▶ _Exercise_:
Copy every line of these entries word for word.

+++ Records supplied

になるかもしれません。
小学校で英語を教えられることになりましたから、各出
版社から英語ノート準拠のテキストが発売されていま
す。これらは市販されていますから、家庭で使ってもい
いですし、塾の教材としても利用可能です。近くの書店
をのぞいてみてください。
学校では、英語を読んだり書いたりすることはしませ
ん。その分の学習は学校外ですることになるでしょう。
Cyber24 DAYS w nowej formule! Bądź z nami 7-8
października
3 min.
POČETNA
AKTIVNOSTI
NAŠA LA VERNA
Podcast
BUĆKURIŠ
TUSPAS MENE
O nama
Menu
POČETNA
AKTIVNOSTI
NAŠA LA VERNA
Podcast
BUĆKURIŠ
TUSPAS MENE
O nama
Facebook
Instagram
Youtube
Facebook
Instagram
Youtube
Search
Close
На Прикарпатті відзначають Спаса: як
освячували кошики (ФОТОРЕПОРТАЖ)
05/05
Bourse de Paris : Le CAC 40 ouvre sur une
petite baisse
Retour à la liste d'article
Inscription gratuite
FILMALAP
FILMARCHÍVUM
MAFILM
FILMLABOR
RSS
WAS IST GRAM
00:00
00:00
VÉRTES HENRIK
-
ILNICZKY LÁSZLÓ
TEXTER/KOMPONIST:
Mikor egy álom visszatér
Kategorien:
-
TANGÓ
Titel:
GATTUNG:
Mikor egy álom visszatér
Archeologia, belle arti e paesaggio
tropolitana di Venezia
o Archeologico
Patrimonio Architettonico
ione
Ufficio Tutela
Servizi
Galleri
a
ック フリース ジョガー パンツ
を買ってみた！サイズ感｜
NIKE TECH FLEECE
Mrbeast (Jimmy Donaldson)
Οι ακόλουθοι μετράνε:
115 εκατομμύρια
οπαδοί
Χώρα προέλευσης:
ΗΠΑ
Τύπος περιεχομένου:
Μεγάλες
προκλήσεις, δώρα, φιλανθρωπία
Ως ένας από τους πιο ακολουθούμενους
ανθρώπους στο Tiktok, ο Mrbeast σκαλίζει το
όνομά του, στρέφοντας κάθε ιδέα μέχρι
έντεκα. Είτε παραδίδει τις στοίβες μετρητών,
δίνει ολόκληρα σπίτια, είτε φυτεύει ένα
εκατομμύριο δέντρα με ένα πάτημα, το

++++++

▶ _Answer for this exercise_:
になるかもしれません。
小学校で英語を教えられることになりましたから、各出
版社から英語ノート準拠のテキストが発売されていま
す。これらは市販されていますから、家庭で使ってもい
いですし、塾の教材としても利用可能です。近くの書店
をのぞいてみてください。
学校では、英語を読んだり書いたりすることはしませ
ん。その分の学習は学校外ですることになるでしょう。
Cyber24 DAYS w nowej formule! Bądź z nami 7-8
października
3 min.
POČETNA
AKTIVNOSTI
NAŠA LA VERNA
Podcast
BUĆKURIŠ
TUSPAS MENE
O nama
Menu
POČETNA
AKTIVNOSTI
NAŠA LA VERNA
Podcast
BUĆKURIŠ
TUSPAS MENE
O nama
Facebook
Instagram
Youtube
Facebook
Instagram
Youtube
Search
Close
На Прикарпатті відзначають Спаса: як
освячували кошики (ФОТОРЕПОРТАЖ)
05/05
Bourse de Paris : Le CAC 40 ouvre sur une
petite baisse
Retour à la liste d'article
Inscription gratuite
FILMALAP
FILMARCHÍVUM
MAFILM
FILMLABOR
RSS
WAS IST GRAM
00:00
00:00
VÉRTES HENRIK
-
ILNICZKY LÁSZLÓ
TEXTER/KOMPONIST:
Mikor egy álom visszatér
Kategorien:
-
TANGÓ
Titel:
GATTUNG:
Mikor egy álom visszatér
Archeologia, belle arti e paesaggio
tropolitana di Venezia
o Archeologico
Patrimonio Architettonico
ione
Ufficio Tutela
Servizi
Galleri
a
ック フリース ジョガー パンツ
を買ってみた！サイズ感｜
NIKE TECH FLEECE
Mrbeast (Jimmy Donaldson)
Οι ακόλουθοι μετράνε:
115 εκατομμύρια
οπαδοί
Χώρα προέλευσης:
ΗΠΑ
Τύπος περιεχομένου:
Μεγάλες
προκλήσεις, δώρα, φιλανθρωπία
Ως ένας από τους πιο ακολουθούμενους
ανθρώπους στο Tiktok, ο Mrbeast σκαλίζει το
όνομά του, στρέφοντας κάθε ιδέα μέχρι
έντεκα. Είτε παραδίδει τις στοίβες μετρητών,
δίνει ολόκληρα σπίτια, είτε φυτεύει ένα
εκατομμύριο δέντρα με ένα πάτημα, το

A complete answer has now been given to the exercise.